## EXERCISE
Carry on the article on damages under the Retail Leases Act 2003 (Vic) from the point where it stops.

## DOCUMENT EXTRACT
Damages under the Retail Leases Act 2003 (VIC)
Barrister Philip H. Barton, of Foley’s List, in the conclusion to his two-part series, discusses damages for breach of lease. This article explores damages under the Retail Leases Act 2003 (Vic). Part 1 looked at Victorian, Commonwealth and UK case law.
Philip will present on the topic, Co-ownership Disputes at the 15th Annual Property Law Conference on Wednesday, 6 March in Melbourne. He previously spoke on Breaches, Damages and Compensation: Legislation, Strategies, Practice and Procedure, at the Retail and Commercial Leasing Conference.
The Act provides that a retail premises lease is taken to include certain matters related to liability of a landlord for repairs (s. 52) and to compensate a tenant for interference in substance with its business (s. 54). Although the Act tends not to use the word “damages”, but uses phrases such as “reasonable compensation for loss or damage” (s. 54(2)) or “the amount of the loss or damage” (s. 80(1)), the Supreme Court and VCAT continue to apply common law concepts.
The principles were well illustrated in litigation between Versus (Aus) Pty Ltd v ANH Nominees Pty Ltd which attracted three VCAT hearings and a Supreme Court appeal. Versus took a lease of premises from which it retailed high quality lingerie. Upon taking occupation it found, and then for some years repeatedly complained about, a wet wall, a dilapidated toilet, and an inoperative tap (so there was no drinking water at the premises).
Further, during the lease considerable construction works occurred on the adjoining premises, to which the landlord agreed with no regard to the lessee’s rights or a proper plan to protect the leased premises, and ignoring the lessee’s complaints. Due to these works and consequential flooding the takings of the business plummeted and never recovered. Versus had to vacate and close the business (it turned out permanently) to accommodate the lessor’s request to repair and refurbish the premises. Mould rendered the premises unsafe and unfit for occupation.
In Versus (Aus) Pty Ltd v A.N.H. Nominees Pty Ltd [2011] VCAT 2273 the Tribunal awarded damages for loss of net profits due to breach of the covenant of quiet enjoyment, breach of s. 54 and failure properly to maintain the premises, and other minor amounts.
After this decision the parties mutually understood that the lessor would make the premises safe for re-occupation. This did not occur. The lessee commenced a second VCAT proceeding claiming losses after those covered by the previous case. The remediation works commenced and various remediation timelines were then not met. The lessee eventually advised the lessor that its failure to rectify the premises constituted repudiation by it of the lease which the lessee accepted “bringing the Lease to an end”.
The lessor disputed that it had repudiated the lease but nonetheless accepted that the lease was at an end. In Versus (Aus) Pty Ltd v A.N.H. Nominees Pty Ltd [2014] VCAT 454 the Tribunal held that the lessor had not repudiated the lease: its failure to make the premises fit for occupation did not in the circumstances evince an intention that it was unwilling to perform its obligations under the lease. Rather, the parties had mutually abandoned the lease. Damages for loss of profit were assessed.

Dataset entries:
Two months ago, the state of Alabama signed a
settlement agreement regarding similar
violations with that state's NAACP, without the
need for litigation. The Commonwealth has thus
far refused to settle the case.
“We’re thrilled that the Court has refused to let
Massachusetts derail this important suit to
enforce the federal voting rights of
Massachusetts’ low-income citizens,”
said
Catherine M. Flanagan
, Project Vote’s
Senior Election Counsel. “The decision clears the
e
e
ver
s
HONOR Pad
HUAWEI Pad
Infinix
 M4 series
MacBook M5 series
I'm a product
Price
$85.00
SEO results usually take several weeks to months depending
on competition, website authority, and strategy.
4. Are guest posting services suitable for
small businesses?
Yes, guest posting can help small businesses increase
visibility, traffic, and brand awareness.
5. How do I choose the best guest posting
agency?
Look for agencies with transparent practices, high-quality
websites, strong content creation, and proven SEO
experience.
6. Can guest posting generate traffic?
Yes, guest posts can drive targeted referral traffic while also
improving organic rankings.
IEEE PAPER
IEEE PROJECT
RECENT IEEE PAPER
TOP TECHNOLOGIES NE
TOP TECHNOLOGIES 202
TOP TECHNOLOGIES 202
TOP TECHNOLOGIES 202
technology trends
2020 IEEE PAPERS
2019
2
--
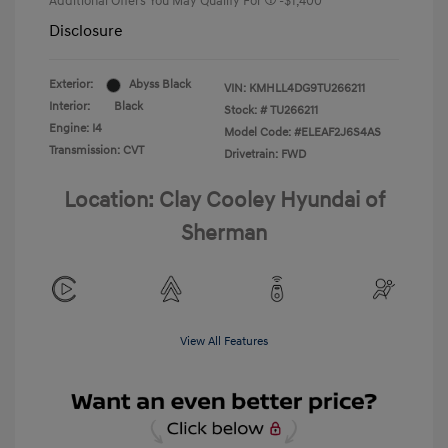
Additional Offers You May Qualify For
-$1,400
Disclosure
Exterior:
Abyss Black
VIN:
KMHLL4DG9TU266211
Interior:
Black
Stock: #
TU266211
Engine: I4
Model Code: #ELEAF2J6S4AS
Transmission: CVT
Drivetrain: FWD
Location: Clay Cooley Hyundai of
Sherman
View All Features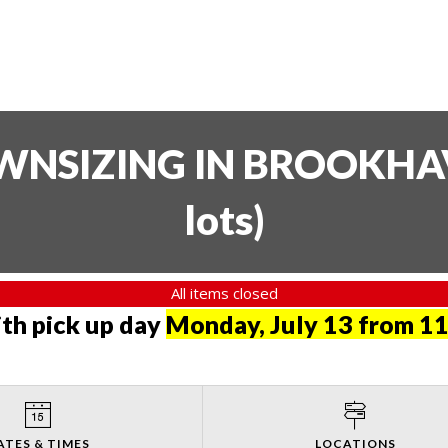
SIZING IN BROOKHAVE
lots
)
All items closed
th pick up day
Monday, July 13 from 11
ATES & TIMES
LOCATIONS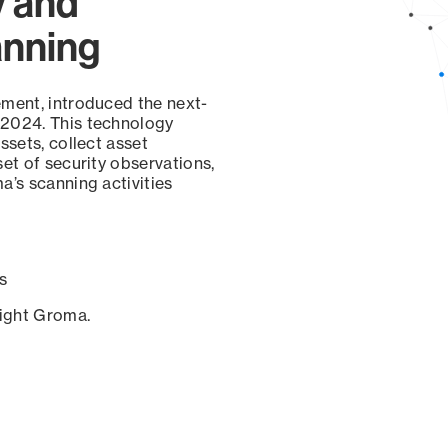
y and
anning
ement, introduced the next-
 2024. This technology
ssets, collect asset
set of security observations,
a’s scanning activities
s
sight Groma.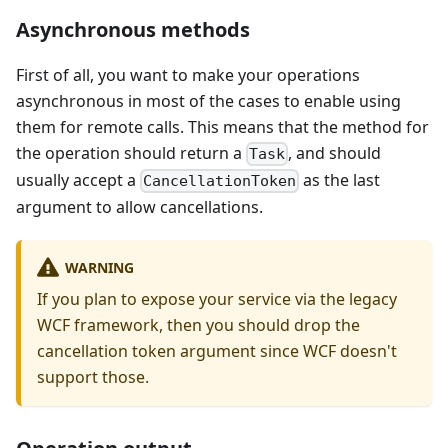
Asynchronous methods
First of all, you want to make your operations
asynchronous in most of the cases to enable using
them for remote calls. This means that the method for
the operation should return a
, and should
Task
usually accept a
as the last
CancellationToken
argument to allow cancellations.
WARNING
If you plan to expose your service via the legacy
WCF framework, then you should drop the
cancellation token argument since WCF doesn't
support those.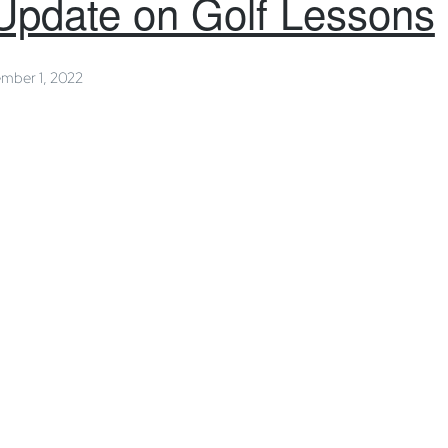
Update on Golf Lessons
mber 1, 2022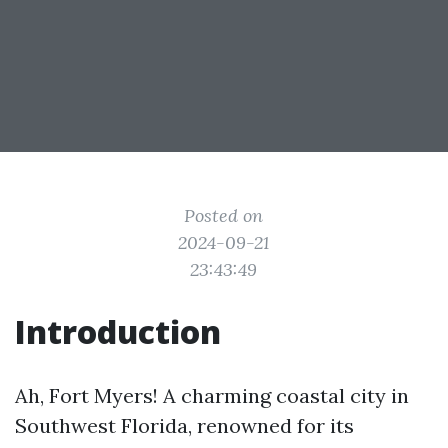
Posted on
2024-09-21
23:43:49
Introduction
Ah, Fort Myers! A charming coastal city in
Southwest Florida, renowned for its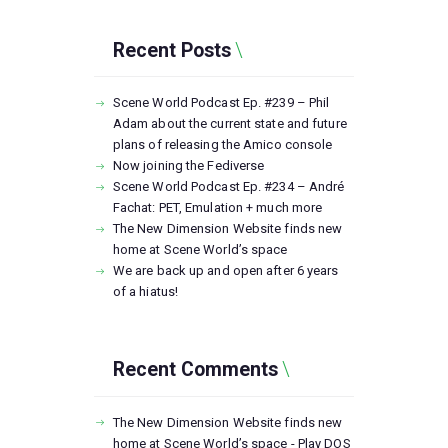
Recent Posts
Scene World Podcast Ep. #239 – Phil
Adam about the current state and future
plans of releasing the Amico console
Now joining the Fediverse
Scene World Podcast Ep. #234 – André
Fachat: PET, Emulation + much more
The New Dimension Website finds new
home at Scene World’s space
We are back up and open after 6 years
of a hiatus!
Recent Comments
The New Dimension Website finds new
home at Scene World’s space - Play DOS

## RESULT
Versus (Aus) Pty Ltd v A.N.H. Nominees Pty Ltd [2015] VSC 515 was an appeal from the second VCAT decision. Croft J set aside the VCAT orders and remitted the proceeding to the Tribunal. His Honour chiefly:
(1) Discussed how damage to premises for which a landlord was responsible under s. 52, arising during the original term of the lease, may lead to liability for loss suffered during the renewed term;
(2) Held that the Tribunal had misapplied the law of repudiation by failing to recognise that a persistent failure to perform a contract may constitute repudiation even though the party in breach may genuinely intend to fulfil their obligations at a later time.
In Versus (Aus) Pty Ltd v A.N.H. Nominees Pty Ltd (Remitted) [2017] VCAT 859 the Tribunal held that even applying the law of repudiation as directed by Croft J the landlord had not repudiated the lease. There was no evidence establishing that the condition of the premises when the tenant purported to terminate the lease was different from when the lease was first entered into.
The Tribunal also held that compensation under s 54(2) was unavailable because the defect related to a condition of the premises giving rise to moisture and mould which was reasonably apparent to the tenant when renewing the lease. But nonetheless, although the landlord had not breached the lease, the tenant was entitled to compensation on the ground of an estoppel based on Walton’s Stores (Interstate) Ltd v Maher(1988) 164 CLR 387. The tenant had altered its position to its detriment based on an assumption that remedial work was going to be done, reasonably induced by the assurances and conduct of the lessor. Damages for loss of profit were awarded.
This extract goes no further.